#1935
1935 – O centenário da Revolução Farroupilha
Na revista Parêntese 169, o historiador Arnoldo Walter Doberstein analisa a Revolução Farroupilha que completa 100 anos
Arnoldo Walter Doberstein, da revista ParênteseNo ano de 1935 a Porto Alegre dos imperiais, que resistiu à invasão farroupilha, celebrou o centenário do levante dos farrapos. Como todas as efemérides centenárias de data redonda (fora algumas exceções, quando alguns oportunistas tentam se apropriar daquilo que é comum a todos), foi uma ocasião de efusivas comemorações.

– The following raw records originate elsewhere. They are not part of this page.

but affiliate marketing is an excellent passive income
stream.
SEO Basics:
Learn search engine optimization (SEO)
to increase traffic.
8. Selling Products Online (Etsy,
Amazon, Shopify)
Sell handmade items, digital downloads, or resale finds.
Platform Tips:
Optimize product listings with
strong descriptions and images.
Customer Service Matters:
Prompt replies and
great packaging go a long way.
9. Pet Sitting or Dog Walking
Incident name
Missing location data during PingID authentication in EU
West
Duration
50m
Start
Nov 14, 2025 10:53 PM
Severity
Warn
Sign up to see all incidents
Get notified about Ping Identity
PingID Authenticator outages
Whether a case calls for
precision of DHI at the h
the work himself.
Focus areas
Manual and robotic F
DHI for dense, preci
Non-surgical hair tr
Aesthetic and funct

O Centenário Farroupilha, como acontecimento histórico, pode ser visto na ótica cristã-criacionista, que procura em tudo um único marco inicial (o Deus criador). Ou no esquema do evolucionismo-difusionista, que vê as coisas como um contínuo linear de causas e conseqüências, com um único foco irradiador. Nestes dois esquemas interpretativos, o Centenário Farroupilha poderia ser visto, então, como o fato gerador do futuro MTG (anos 1950). E uma terceira, dentro do que poderíamos chamar de causação circular. Uma coisa sendo puxada por outra, que se volta sobre a primeira, passando então a puxá-la. Como um cusco dando voltas em torno do próprio rabo.

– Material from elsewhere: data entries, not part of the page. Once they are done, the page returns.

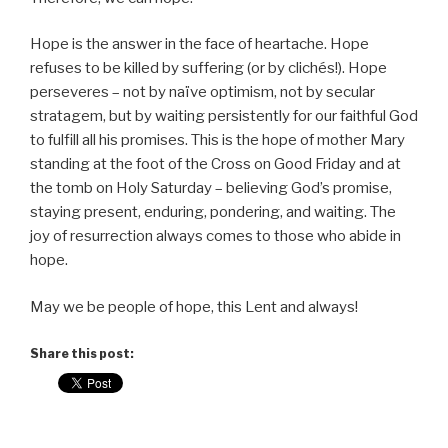
Hope is the answer in the face of heartache. Hope
refuses to be killed by suffering (or by clichés!). Hope
perseveres – not by naïve optimism, not by secular
stratagem, but by waiting persistently for our faithful God
to fulfill all his promises. This is the hope of mother Mary
standing at the foot of the Cross on Good Friday and at
the tomb on Holy Saturday – believing God’s promise,
staying present, enduring, pondering, and waiting. The
joy of resurrection always comes to those who abide in
hope.
May we be people of hope, this Lent and always!
Share this post:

Na causação circular, o Centenário Farroupilha poderia, pois, ser visto como parte de um processo. De afirmação do gauchismo. Anteriormente influenciado pela literatura regionalista da década de 1920, e pelas “revoluções” de 1930 e de 1932, para depois reforçar tais movimentos. No plano nacional, como inserido no processo de procura de símbolos que representassem toda a nação. São Paulo tinha o Bandeirante. Os mineiros, Tiradentes. Os nordestinos, Padre Cícero. E nós, o gaúcho fazendeiro-militar-armado.

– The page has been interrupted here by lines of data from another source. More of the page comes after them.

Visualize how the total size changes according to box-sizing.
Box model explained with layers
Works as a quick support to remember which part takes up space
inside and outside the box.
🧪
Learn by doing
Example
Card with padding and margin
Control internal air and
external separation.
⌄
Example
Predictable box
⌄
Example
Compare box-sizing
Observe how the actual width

1935 – O centenário da Revolução Farroupilha – Representações
O grande evento do ano foi a Exposição do Centenário. Uma mega-feira industrial, agrícola, cultural e artística, sediada no Parque da Redenção, com seu pórtico monumental precedido, no último dia da Exposição (15.01.1936), da estátua de Bento Gonçalves (Fig. 1), executada na Alemanha por Antônio Caringi, sob a inspiração de Hermann Hann, futuro escultor oficial do III Reich. Um outro espaço do Parque recebeu dos uruguaios a estátua do pachorrento Gaúcho Oriental (Fig. 2, esquerda), de Frederico Escalada. O qual caiu mais no agrado dos porto-alegrenses que o fleumático Bento Gonçalves, de Caringi. Que o diga Elisabeth Laky Gatti (Fig, 2, direita).
A Revista do Globo e seus ilustradores entraram na causação circular. Empolgados e empolgando o Centenário Farroupilha. Nelson Boeira Faedrich (P.Alegre, 1912 – Idem, 1994) com uma magnífica gravura de um gaúcho a pé, tema também desenvolvido, numa dimensão menos heróica, por Cyro Martins (Fig. 3). Edgar Koetz (P. Alegre, 1914 – Idem, 1969) preferiu acompanhar a euforia geral com um gaúcho gineteando um pingo ao qual só faltaram as asas para se transformar num Pégaso (Fig. 4).
Em termos de monumentos públicos, as “forças vivas da cidade” estiveram praticamente adormecidas no Centenário da Independência (1922). Em 1935 elas se atiçaram. Dotaram a cidade do Monumento a Sepúlveda, ofertado pela colônia portuguesa (Fig. 5 – esquerda), o Obelisco da colônia judaica (Fig. 5, centro) e a coluna sírio-libanesa (Fig. 5, direita). Estes dois últimos testemunhando que Porto Alegre é uma das cidade que mais passivamente assiste ao vandalismo e furto de seus monumentos.